Nanoscale 3D co-Localization in Imaging Flow Cytometry via Point-Spread-Function Engineering
- Abstract number
- 29
- Corresponding Email
- [email protected]
- Session
- Stream 5: Seeing is Believing – Multiplexed Imaging Flow Cytometry
- Authors
- Dr. Lucien Weiss (1), Yael Shalev-Ezra (1), Dr. Sarah Goldberg (1), Boris Ferdman (1), Omer Adir (1), Dr. Avi Schroeder (1), Dr. Onit Alalouf (1), Dr. Yoav Shechtman (1)
- Affiliations
-
1. Technion - Israel Institute of Technology
- Keywords
Imaging flow cytometry, point-spread function engineering, 3D microscopy
- Abstract text
Attaining three-dimensional data at high throughput is a grand challenge in microscopy. Here we propose and demonstrate a novel solution to enable the collection of three-dimensional positions in thousands of cells each minute by merging two technologies: point-spread-function (PSF) engineering and imaging flow cytometry (IFC). We have applied our approach to monitor changes in DNA compaction-state in cells responding to stimuli and to characterize the uptake of synthesized nanoparticles in live cancer cells.

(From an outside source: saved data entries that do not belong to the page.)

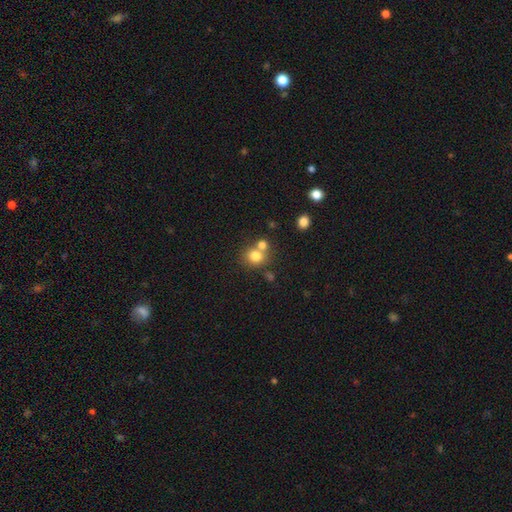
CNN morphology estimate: Smooth or featured? smooth (78%)
How rounded? round (80%)
Merging? none (52%)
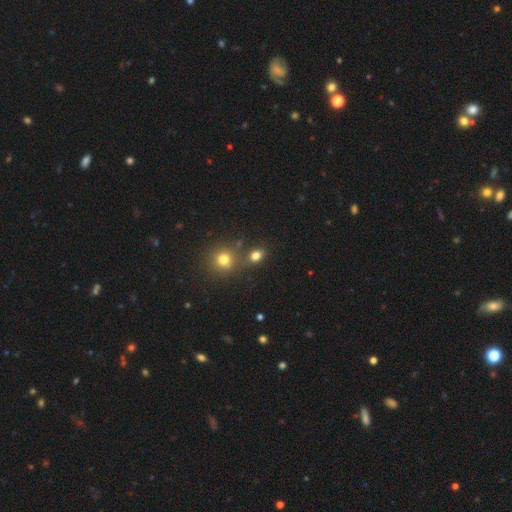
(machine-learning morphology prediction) A smooth galaxy with no disk features (77%) that is in between round and cigar-shaped (58%).

Vote fractions:
- Smooth or featured? smooth: 77% / star or artifact: 16% / featured or disk: 8%
- How rounded? in between: 58% / round: 40% / cigar-shaped: 2%
- Merging? none: 65% / merger: 20% / minor disturbance: 11% / major disturbance: 4%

In PSF-engineering microscopy, the pattern of light emanating from a point source in a sample is modified to encode additional information such as the depth. This is achieved by adding an optical element into the imaging path. A theoretical model or experimental calibration is then used to decode the resulting image to attain the desired information, e.g. xyz positions. IFC operates by the same principles as traditional microscopy; however, the normally stationary sample is replaced with a flow cell. This design prohibits scanning the same object in z, thereby barring the canonical calibration method for 3D localization microscopy by PSF engineering, namely, translating the objective lens while imaging a static object to derive a calibration curve.

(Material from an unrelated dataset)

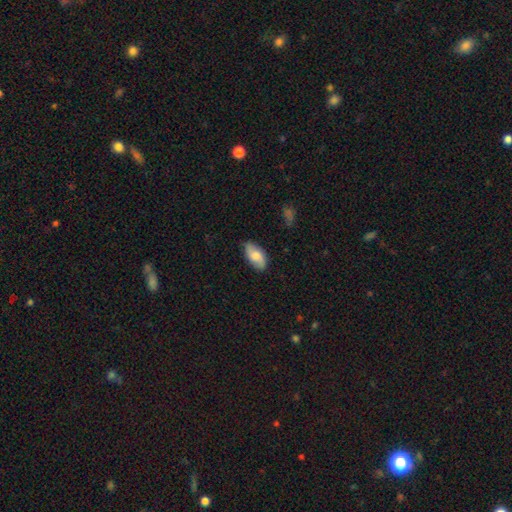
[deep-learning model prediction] A smooth galaxy with no disk features (65%) that is in between round and cigar-shaped (93%).

Vote fractions:
- Smooth or featured? smooth: 65% / featured or disk: 28% / star or artifact: 7%
- How rounded? in between: 93% / cigar-shaped: 4% / round: 3%
- Merging? none: 78% / minor disturbance: 18% / major disturbance: 3% / merger: 1%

To overcome this technical limitation, we perform a “pseudo-scan,” by recording many images of different objects across a range of depths, then comparing that image library to the microfluidics-determined, depth-distribution probability. The result is a 3D calibration that can be applied to any images of localized fluorescent emitters, e.g. those within cells.
Using this approach, we have demonstrated (1) the co-localization of multicolor fluorescent beads in six spectral channels, (2) the measurement of length distributions of fluorescent DNA-origami nanorulers imaged in flow, (3) the 3D-distance measurements of DNA compaction in live yeast cells at orders of magnitude faster rates than previously realized methods, and (4) the application of our method to nanomedicine, namely, quantification of nanoparticle uptake in lymphocyte cancer cells.
In the context of nanomedicine, our technology enables an unprecedented combination of throughput and precision for intracellular localization of nanoparticles. A high-throughput system that measures the exact position of therapeutic nanoparticles upon cellular uptake would be critical for realizing the promise of directing nanomedicines to specific intracellular targets.
- References
L.E. Weiss, Y. S. Ezra, S. E. Goldberg, B. Ferdman, O. Adir, A. Schroeder, O. Alalouf, Y. Shechtman, “Three-dimensional localization microscopy in live flowing cells” Nature Nanotechnology 15, 500–506 (2020).